** Opening Information provided block **

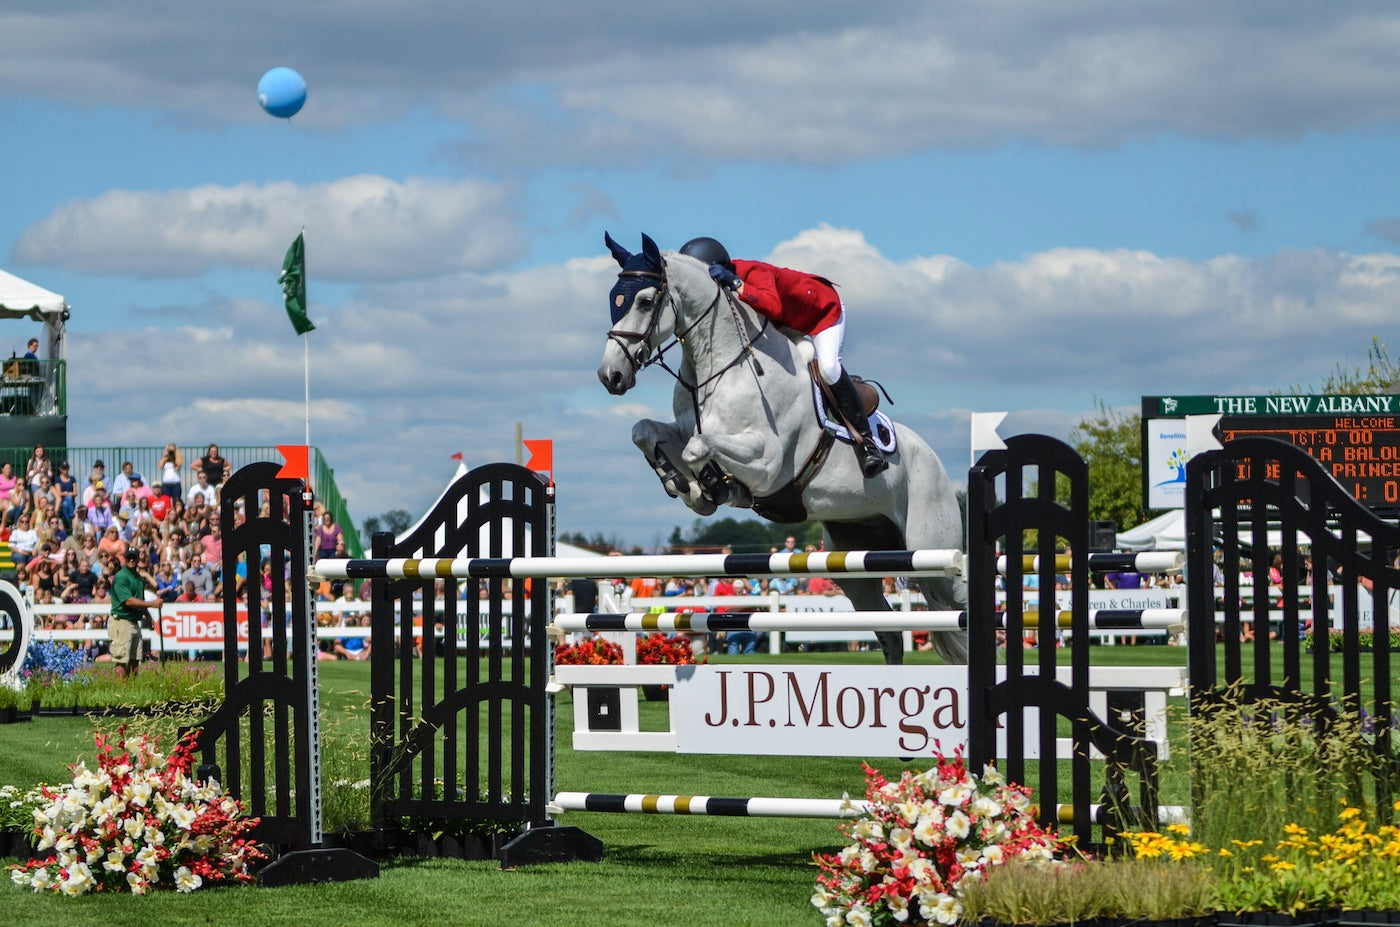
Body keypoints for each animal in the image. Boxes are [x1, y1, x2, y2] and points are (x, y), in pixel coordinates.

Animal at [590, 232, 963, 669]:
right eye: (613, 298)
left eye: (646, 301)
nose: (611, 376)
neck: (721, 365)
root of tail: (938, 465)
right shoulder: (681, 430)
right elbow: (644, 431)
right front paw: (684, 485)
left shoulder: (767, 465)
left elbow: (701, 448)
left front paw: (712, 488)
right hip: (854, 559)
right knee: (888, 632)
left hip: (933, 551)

** Closing Information provided block **
** Opening Information provided block **

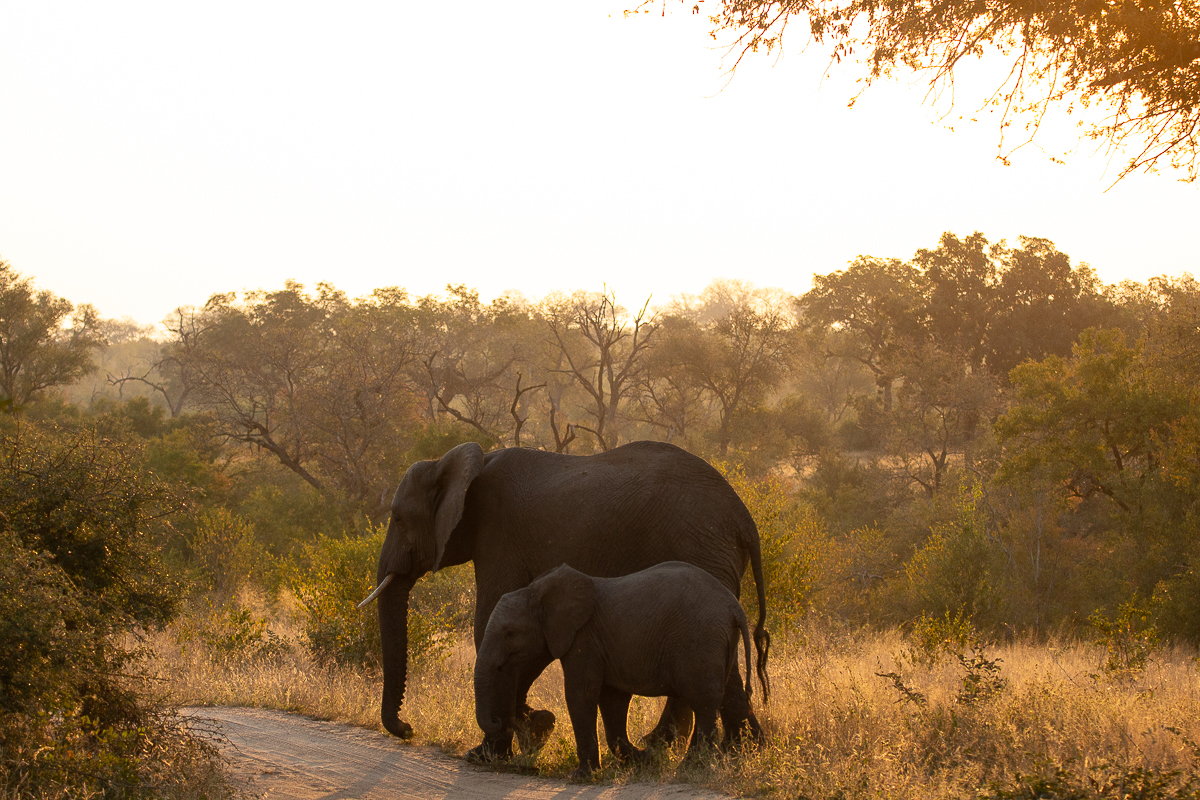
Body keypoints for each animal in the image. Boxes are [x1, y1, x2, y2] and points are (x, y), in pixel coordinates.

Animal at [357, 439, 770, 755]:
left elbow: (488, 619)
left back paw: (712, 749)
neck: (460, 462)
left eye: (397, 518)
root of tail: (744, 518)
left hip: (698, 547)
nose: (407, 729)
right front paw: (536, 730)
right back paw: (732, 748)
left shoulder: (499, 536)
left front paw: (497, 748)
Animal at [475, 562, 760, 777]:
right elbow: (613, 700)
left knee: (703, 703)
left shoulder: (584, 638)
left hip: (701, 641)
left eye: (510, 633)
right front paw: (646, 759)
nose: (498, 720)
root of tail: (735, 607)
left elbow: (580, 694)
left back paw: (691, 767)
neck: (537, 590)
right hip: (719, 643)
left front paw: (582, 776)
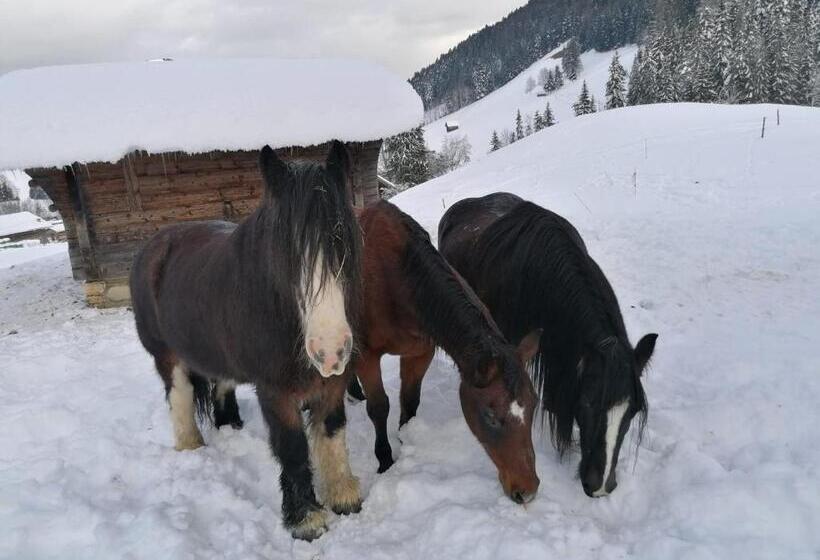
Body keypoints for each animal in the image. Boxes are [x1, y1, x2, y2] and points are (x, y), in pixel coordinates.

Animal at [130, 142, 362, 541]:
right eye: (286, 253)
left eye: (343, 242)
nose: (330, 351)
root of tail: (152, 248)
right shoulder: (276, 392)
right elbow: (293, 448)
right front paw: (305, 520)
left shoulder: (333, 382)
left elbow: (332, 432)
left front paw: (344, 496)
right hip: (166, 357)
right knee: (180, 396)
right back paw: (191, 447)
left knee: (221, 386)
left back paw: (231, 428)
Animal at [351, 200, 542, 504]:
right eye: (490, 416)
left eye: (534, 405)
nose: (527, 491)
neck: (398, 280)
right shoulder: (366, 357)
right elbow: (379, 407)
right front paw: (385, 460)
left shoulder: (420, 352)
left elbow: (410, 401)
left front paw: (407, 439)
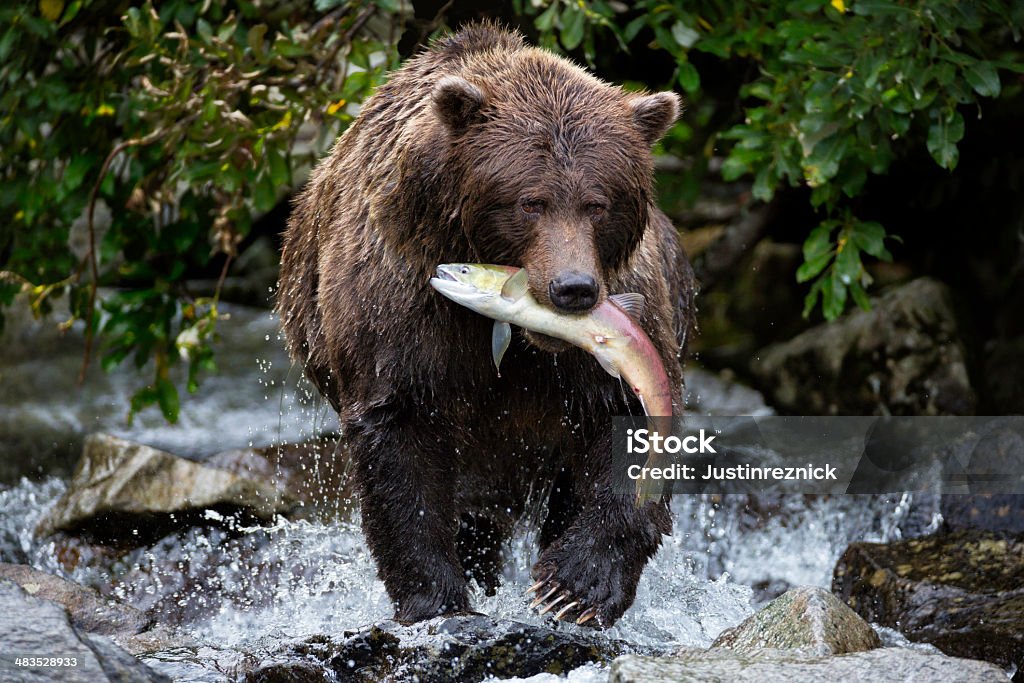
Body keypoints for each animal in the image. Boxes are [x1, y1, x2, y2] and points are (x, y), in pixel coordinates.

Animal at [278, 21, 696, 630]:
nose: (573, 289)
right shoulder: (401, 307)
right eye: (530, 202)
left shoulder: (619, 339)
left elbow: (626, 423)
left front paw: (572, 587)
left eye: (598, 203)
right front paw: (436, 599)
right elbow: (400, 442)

** Closing Information provided block **
** Opening Information provided block **

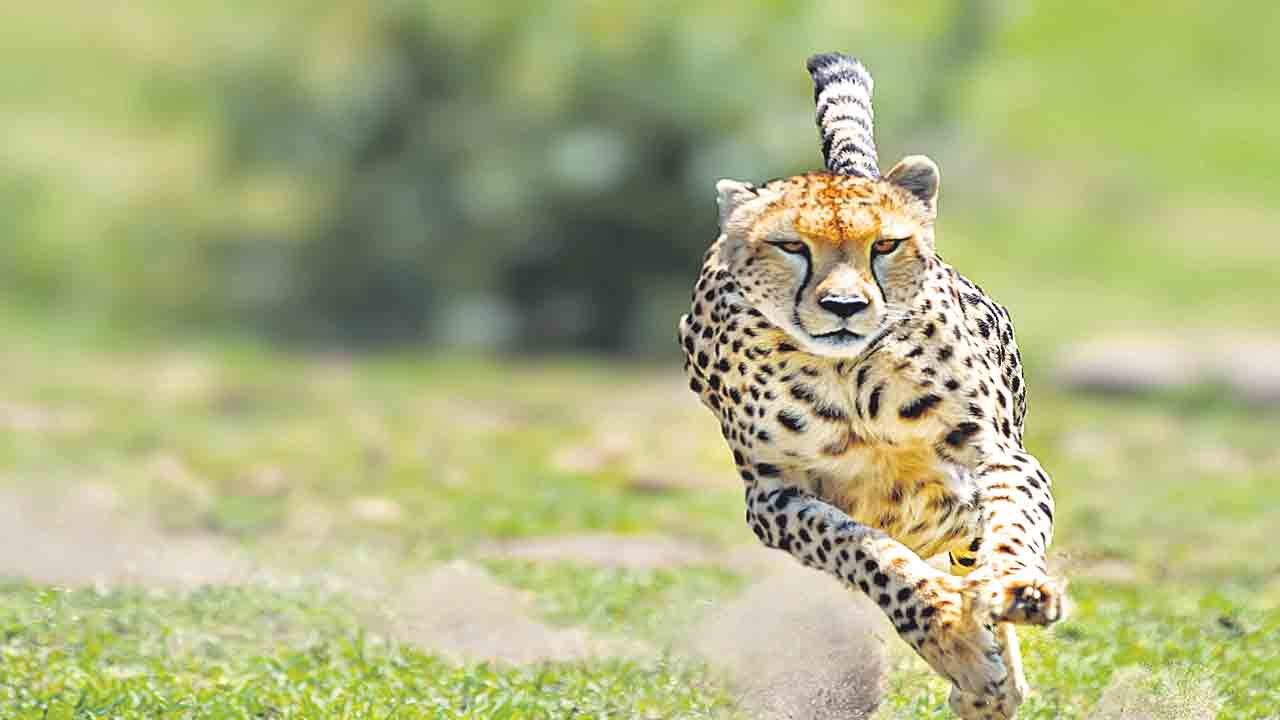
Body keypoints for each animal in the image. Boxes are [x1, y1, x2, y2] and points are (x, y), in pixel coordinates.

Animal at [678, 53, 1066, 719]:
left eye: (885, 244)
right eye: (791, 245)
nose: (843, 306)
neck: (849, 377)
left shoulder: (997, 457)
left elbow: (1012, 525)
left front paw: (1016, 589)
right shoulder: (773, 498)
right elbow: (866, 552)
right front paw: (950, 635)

** Closing Information provided block **

In your answer, include only the lines above starting at the line that holds "left shoulder: (619, 339)" and ending at the line that holds "right elbow: (400, 442)", copied exactly.

#### [Response]
left shoulder: (619, 339)
left elbow: (626, 423)
left front paw: (572, 587)
left eye: (598, 203)
right front paw: (436, 599)
right elbow: (400, 442)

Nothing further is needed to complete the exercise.